Lilliard’s performance, and it is most certainly that, is a soapy and ridiculous delight. Interviewed by Agent Tammy Preston, he sobs uncontrollably throughout his account of the night him and the other person he’s accused of murdering, Ruth Davenport, met the Major. He says that the Major was ‘hibernating’ in a zone that he can only escape when using certain coordinates which Ruth and Hastings have obtained. At this point Briggs’ body starts to float up and his head comes off, similar to the charred figure sitting in the cell next to Hastings in episode 1. Briggs says, ‘Cooper, Cooper!’ as he starts to levitate, Hastings confirms. So Briggs has lost his head and Ruth is then murdered, losing hers too as some kind of punishment by one of the many, many people were there, he tells Tammy. This is a Blue Rose case and according to Gordon Cole, Diane knows all about these.
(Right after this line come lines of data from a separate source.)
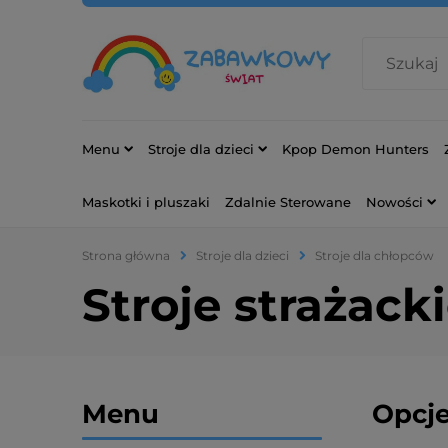
Menu
Stroje dla dzieci
Kpop Demon Hunters
Maskotki i pluszaki
Zdalnie Sterowane
Nowości
Strona główna
Stroje dla dzieci
Stroje dla chłopców
Stroje strażacki
Menu
Opcje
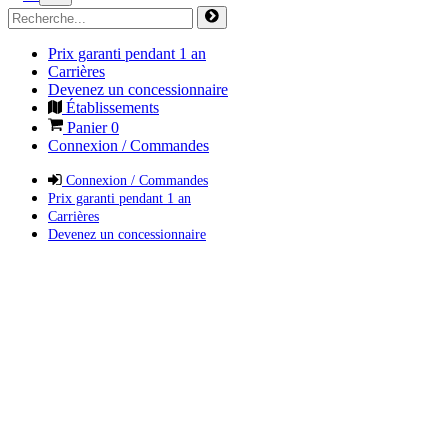
Prix garanti pendant 1 an
Carrières
Devenez un concessionnaire
Établissements
Panier
0
Connexion / Commandes
Connexion / Commandes
Prix garanti pendant 1 an
Carrières
Devenez un concessionnaire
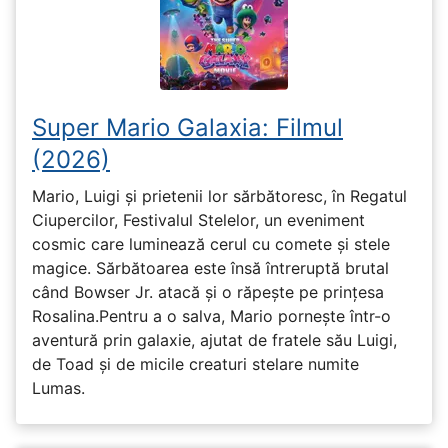
Super Mario Galaxia: Filmul
(2026)
Mario, Luigi și prietenii lor sărbătoresc, în Regatul
Ciupercilor, Festivalul Stelelor, un eveniment
cosmic care luminează cerul cu comete și stele
magice. Sărbătoarea este însă întreruptă brutal
când Bowser Jr. atacă și o răpește pe prinţesa
Rosalina.Pentru a o salva, Mario pornește într-o
aventură prin galaxie, ajutat de fratele său Luigi,
de Toad și de micile creaturi stelare numite
Lumas.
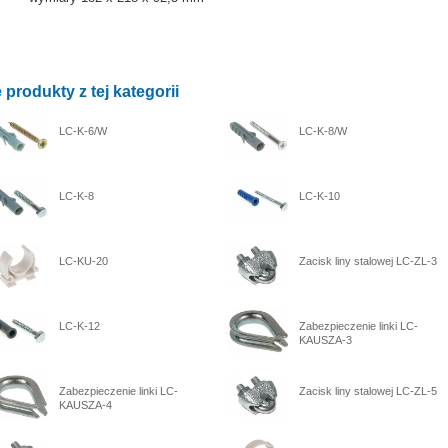
 produkty z tej kategorii
LC-K-6/W
LC-K-8/W
LC-K-8
LC-K-10
LC-KU-20
Zacisk liny stalowej LC-ZL-3
LC-K-12
Zabezpieczenie linki LC-
KAUSZA-3
Zabezpieczenie linki LC-
Zacisk liny stalowej LC-ZL-5
KAUSZA-4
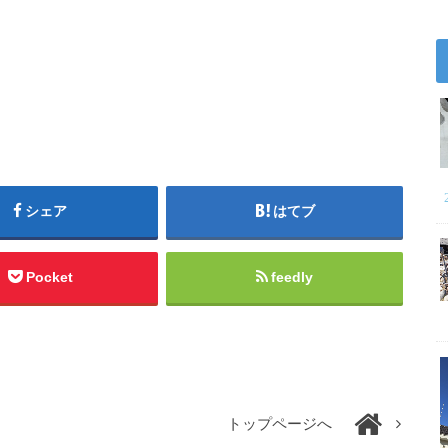
シェア
はてブ
Pocket
feedly
トップページへ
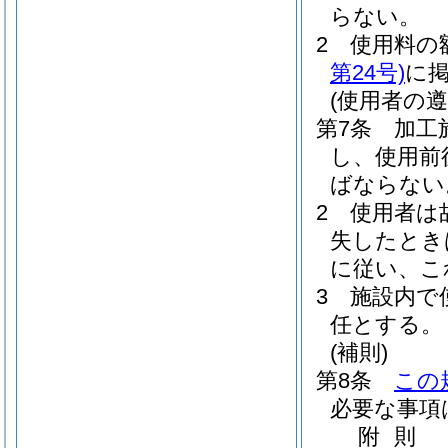
らない。
2
使用料の
第24号)
に
(使用者の遵
第7条
加工
し、使用前
ばならない
2
使用者は
失したとき
に従い、こ
3
施設内で
任とする。
(補則)
第8条
この
必要な事項
附
則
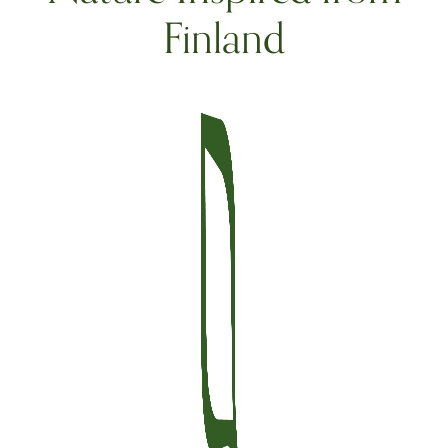
Finland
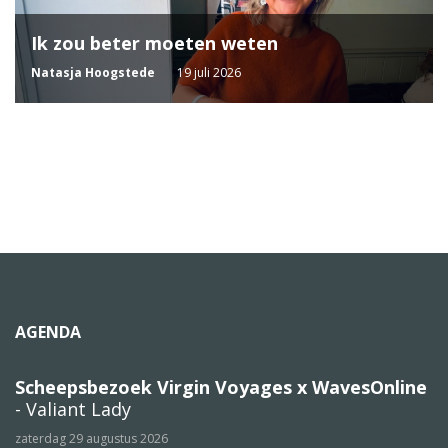
Ik zou beter moeten weten
Natasja Hoogstede
19 juli 2026
AGENDA
Scheepsbezoek Virgin Voyages x WavesOnline
- Valiant Lady
zaterdag 29 augustus 2026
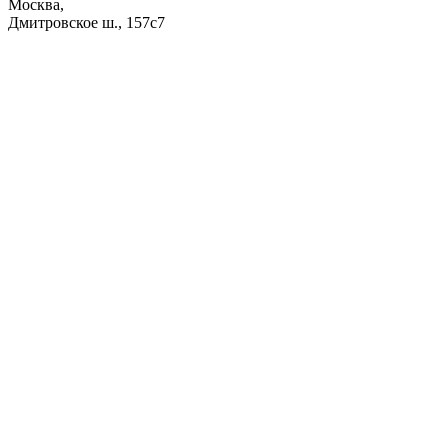
Москва,
Дмитровское ш., 157с7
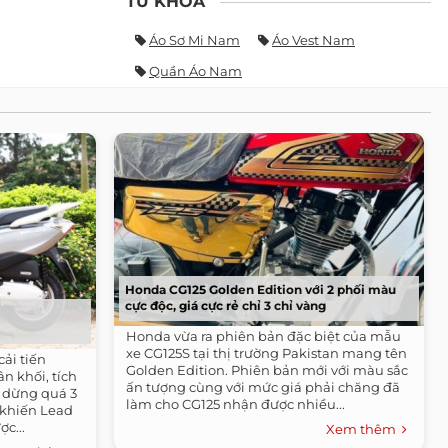
TỪ KHÓA
Áo Sơ Mi Nam
Áo Vest Nam
Quần Áo Nam
Honda CG125 Golden Edition với 2 phối màu
cực độc, giá cực rẻ chỉ 3 chỉ vàng
Honda vừa ra phiên bản đặc biệt của mẫu
xe CG125S tại thị trường Pakistan mang tên
cải tiến
Golden Edition. Phiên bản mới với màu sắc
n khối, tích
ấn tượng cùng với mức giá phải chăng đã
i dừng quá 3
làm cho CG125 nhận được nhiều...
 khiến Lead
c...
Xem thêm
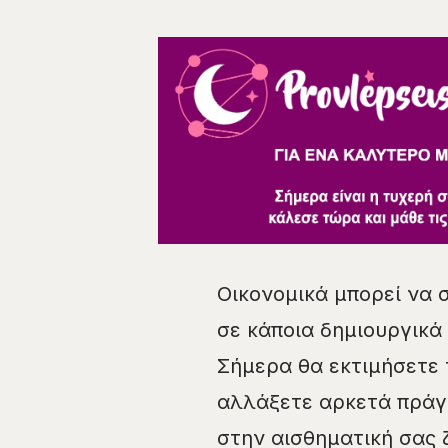
Οικονομικά μπορεί να σ
σε κάποια δημιουργικά
Σήμερα θα εκτιμήσετε 
αλλάξετε αρκετά πράγ
στην αισθηματική σας 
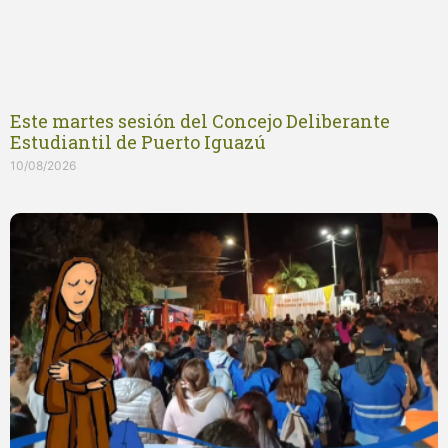
Este martes sesión del Concejo Deliberante
Estudiantil de Puerto Iguazú
10/08/2026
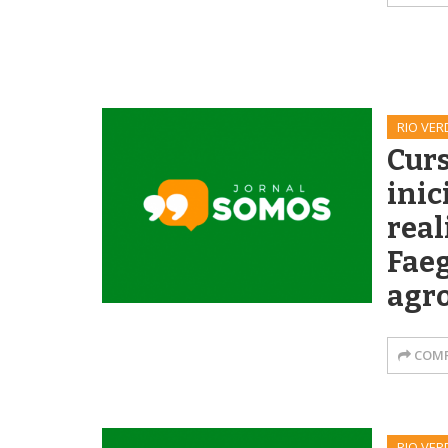
RIO VER
Curs
inic
real
Faeg
agr
COMP
RIO VER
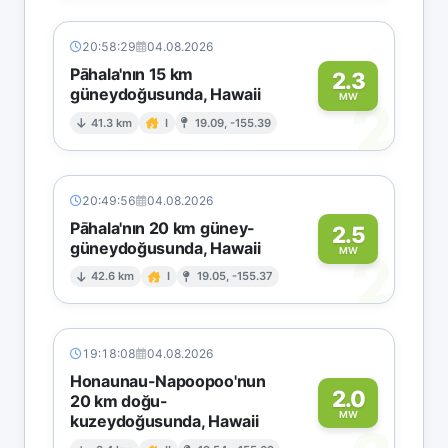
20:58:29
04.08.2026
Pāhala'nın 15 km
2.3
güneydoğusunda, Hawaii
2
MW
41.3 km
I
19.09, -155.39
20:49:56
04.08.2026
Pāhala'nın 20 km güney-
2.5
güneydoğusunda, Hawaii
2
MW
42.6 km
I
19.05, -155.37
19:18:08
04.08.2026
Honaunau-Napoopoo'nun
2.0
20 km doğu-
MW
kuzeydoğusunda, Hawaii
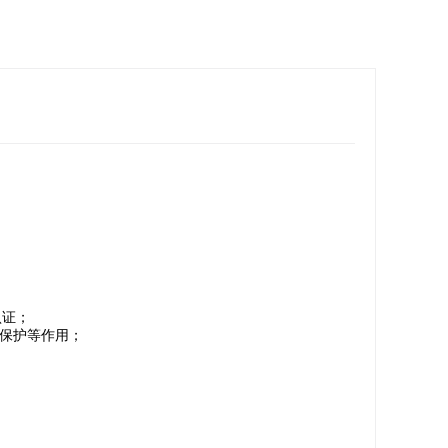
认证；
保护等作用；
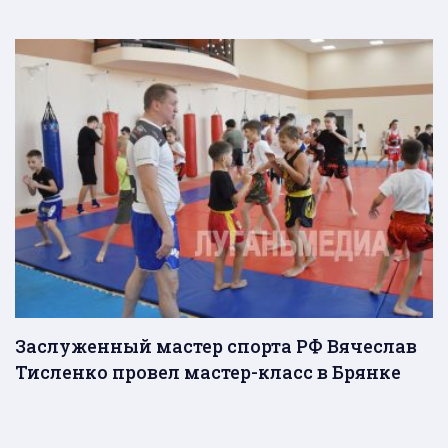
Заслуженный мастер спорта РФ Вячеслав
Тисленко провел мастер-класс в Брянке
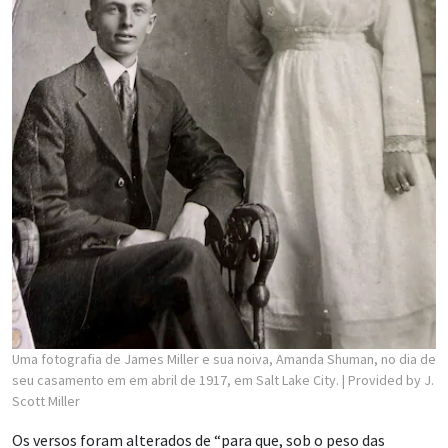
Uma fotografia de James Miller e sua noiva, Amanda Shuman, no dia de
seu casamento em em abril de 1917, em Salt Lake City.
| Provided by J.
Scott Miller
Os versos foram alterados de “para que, sob o peso das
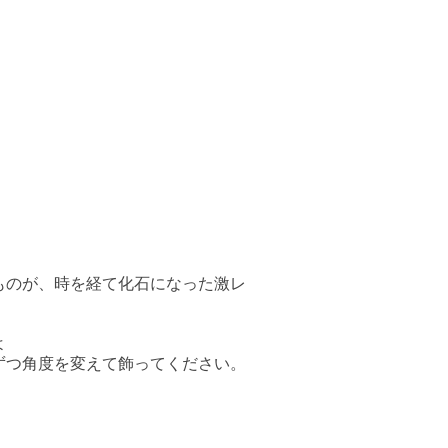
ものが、時を経て化石になった激レ
よ
ずつ角度を変えて飾ってください。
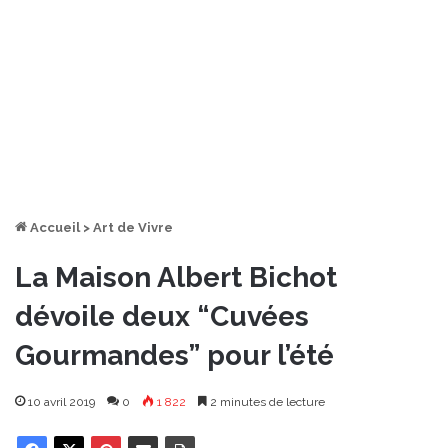
Accueil
>
Art de Vivre
La Maison Albert Bichot
dévoile deux “Cuvées
Gourmandes” pour l’été
10 avril 2019
0
1 822
2 minutes de lecture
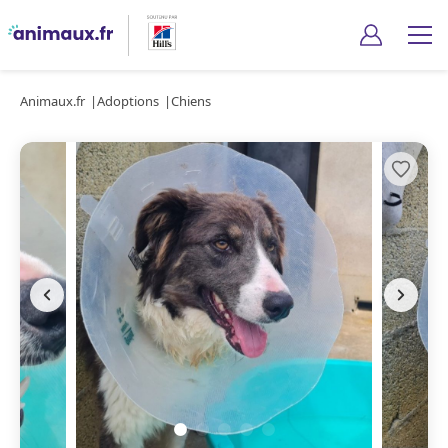
Animaux.fr
Adoptions
Chiens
We’re not through with Major Briggs yet, however. His son Bobby, Sheriff Truman and Deputy Hawke visit Betty to find out what was discussed on the day before Briggs died in a fire. He’d previously had a conversation with Special Agent Dale Cooper, also the last time that Cooper had been seen. Betty informed the trio that the Major had told her that this visit by these 3 men would occur and when it did, that she was to go a chair in their home which had a metal tube concealed within it and give it to them. Only Bobby can break open the capsule as his Dad had showed him how when he was younger, and he takes great delight in doing so. Inside are coordinates, times (‘2:53, time and time again’), dates and a place. ‘This is the Chair’ is concerned mainly with a quickening narrative that clearly now confirms a visit by some of the residents of Twin Peaks to the Black Lodge is definitely in the show’s future.
There are initially sweet but quickly tiring appearances by Andy and Lucy, and also the Fusco brothers who are investigating the attack on Dougie Jones Cooper but whose stand-up routine has become a chore. Aside from the brilliance of Mathew Lilliard’s long, camp and wild interview scene, the episode’s best two moments are low key certainly but indicative of the show’s charm and also it’s hypnotic but jarring mystery. The first is Gordon Cole and Tammy Preston joining Diane for a cigarette break. There is hardly any dialogue but a lot of long, loving stares between Diane and Cole – or is that Dern and Lynch? Agent Preston twitches and shifts self-consciously in the background as well she might in such esteemed company, on and off screen. Chrysta Belle has yet to convince in this role and her casting in the show continues to perplex.
Dougie Cooper meanwhile is sitting in silence in the Las Vegas police office, whilst the Fusco brothers confirm to Jones’ insurance company boss that Jones doesn’t appear to exist before 1997. Cooper is looking, longingly, at an American flag when a shot of an employee walking past in red shoes transfixes him, a direct reference to Audrey Horne in the show’s original pilot. His eye is then worryingly drawn back to a suddenly menacing electric socket on the wall. Special Agent Dale Cooper is very near now, I suspect – will it be the sight of Audrey Horne that will bring him to the surface? Her brother Johnny has just killed himself so an appearance from the show’s second favourite character is surely imminent now. Even for an episode that relies a little too much on back story and occasional filler pieces, Twin Peaks still leaves its audience drooling for its next slice of pie.